Dijitalleşme ve Endüstri 4.0’a geçiş önemli. Çünkü dijital dönüşüm bir seçenek değil, yapılması gereken bir zorunluluk. Dolayısıyla sanayimizin, Dijitalleşme ve Endüstri 4.0’a geçişi kesinlikle öncelikli hedefi olmalıdır. Aksi halde sanayimiz Endüstri 4.0 ile üretim şekline dönen ülkeler ile rekabet edemez duruma gelerek bir daha hiçbir şekilde bu firmalar seviyesine ulaşamayabilir. Ayrıca her ülkenin bu süreçte kendi imalat sektörüne yoğunlaşacağını ve sanayide olumlu etkiler olacağı kanısındayım. Ülkemiz sanayisi bu krizi çok hızlı bir fırsata çevirmeli. Eğer dijitalleşme ve Endüstri 4.0 kapsamında devlet desteklerinin artması sağlanırsa, belki de son 10 yılın en iyi ilerlemesini yakalayacağız.  

“FARKLI ONLINE EĞİTİMLERE KATILIYORUM”

Özellikle B planımızı harekete geçirmek, yeni hayata geçireceğimiz çalışmalarımızı sıfır noktasından bir noktasına geçişi hızlandırmak için birtakım geniş araştırmalar ve fizibilite çalışmaları yapılması gerekiyordu, hızlıca onları tamamlıyorum. Bu süreçte neredeyse her gün farklı içeriklerde online eğitimler alıyorum. İhracatçılar Birliği ve WEConnect platformu iş birlikleriyle gerçekleştirilen “İhracat Süreçleri” eğitimi, İstanbul Sanayi Odası’nın gerçekleştirdiği “Dijitalleşme ve Dönüşüm” eğitimleri gibi birçok farklı içeriklerde eğitimlere katılıyorum. Her Gün Öğren platformundan “Kriz Döneminde Liderlik” adı altında 21 gün süren bir eğitimim var, ona devam ediyorum. Sadece imalat üzerine değil iletişim üzerine de eğitimlere ağırlık vermiş durumdayım, özellikle de “şiddetsiz iletişim” eğitimlerine başladım.
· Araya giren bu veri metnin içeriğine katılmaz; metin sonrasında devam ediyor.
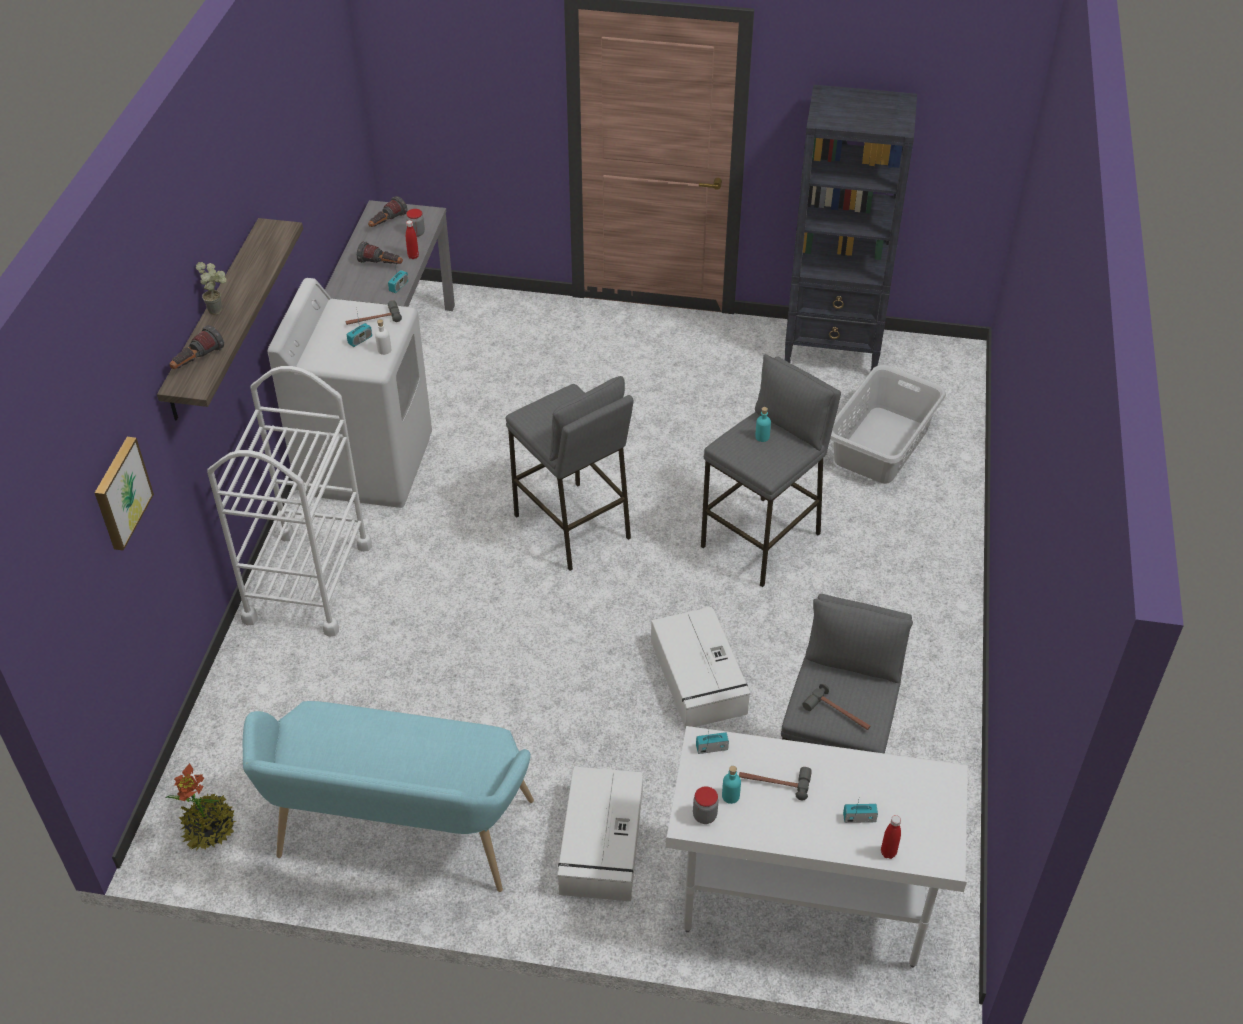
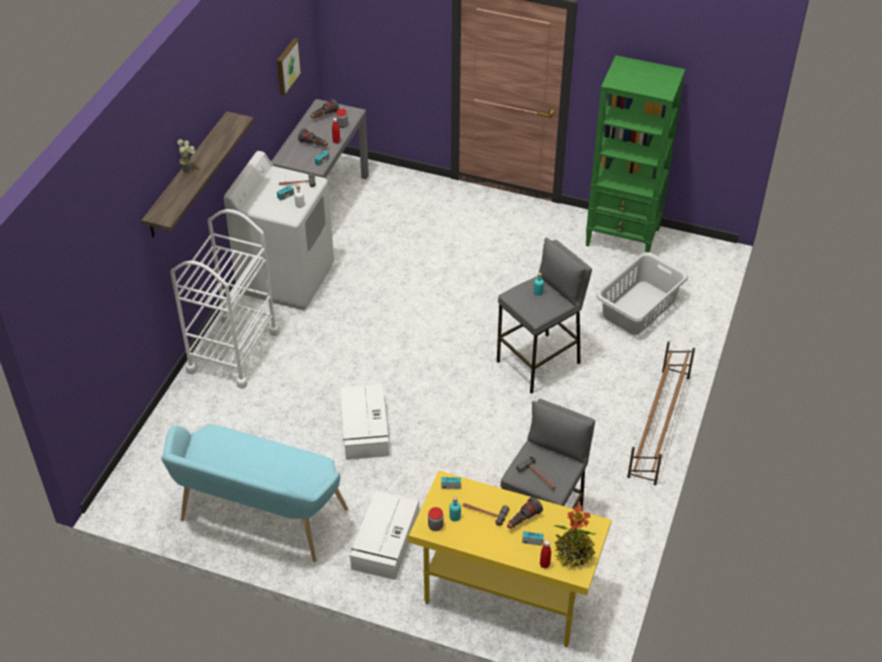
camera: 10 degrees right, 0 degrees up
(120, 492) = (110, 278): picture -> picture (287, 66)
(197, 361) = (169, 202): flashlight -> flashlight (522, 520)
(210, 828) = (143, 497): potted plant -> potted plant (574, 553)
(572, 526) = (414, 337): grey stool -> none
(699, 678) = (473, 447): white storage box -> white storage box (364, 429)
(803, 902) = (505, 597): white desk -> yellow desk
(833, 351) = (623, 238): black bookcase -> green bookcase
(955, 610) = (658, 426): none -> brown shoe rack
Çünkü bu süreçte her birimizin gerek iş yerlerinde gerekse bireysel hayatımızda çevremiz ile olan iletişimimizin olabilecek en sağlıklı şekilde olması büyük önem taşıyor. Ayrıca girişimcilik üzerine son 6 yıldır içinde bulunduğum Özyeğin Üniversitesi 10 Bin Kadın Mezunları Derneği’nin komite üyesi olarak instagram hesabımız üzerinden hafta içi her gün alanında uzman farklı konukları canlı yayınımızda ağırlıyoruz ve özellikle pandemi süresince hem bizlere hem de dinleyicilere fayda sağlamak ve birlik olmak adına eğitici yayınlar gerçekleştirmeye devam ediyoruz.

“SEKTÖRÜMÜZ, EVDEN ÇALIŞMAYA UYGUN DEĞİL”

Evden çalışma sistemi bazı şirketlerin işleyişlerine çok güzel uyuyor, fakat imalat sanayinde evden çalışma sistemine geçiş yapmamız imkansız. Ev ortamında çalışma sisteminin getirdiği müdahale edemeyeceğimiz iş kazaları söz konusu. Bu konuda gerekli eğitimlerin verilmesi, işveren ve işçi arasında sözleşme imzalanması önemlidir. Çünkü evde mesai saatleri içerisinde düşme, yaralanma gibi durumlar iş kazası kapsamına girmektedir. İş kazalarını sıfıra indirme konusunda iş yerlerimizde, işveren olarak gerekli tüm önlemleri alabiliyoruz. Fakat çalışanlarımızın evlerinde bunlara müdahale etmek çok zor. Evden çalışma sisteminin dezavantajlarından biri de, çalışan motivasyonun yükselmesini sağlamamızın da zorlaşması. Ev içerisinde çalışanlarımızın karşı karşıya kaldığı olaylardan uzaklaşma ihtimali olmadığı için odaklanma problemleri doğuyor. Bu da insan kaynakları departmanları için yeni bir sistem ve dünya demek.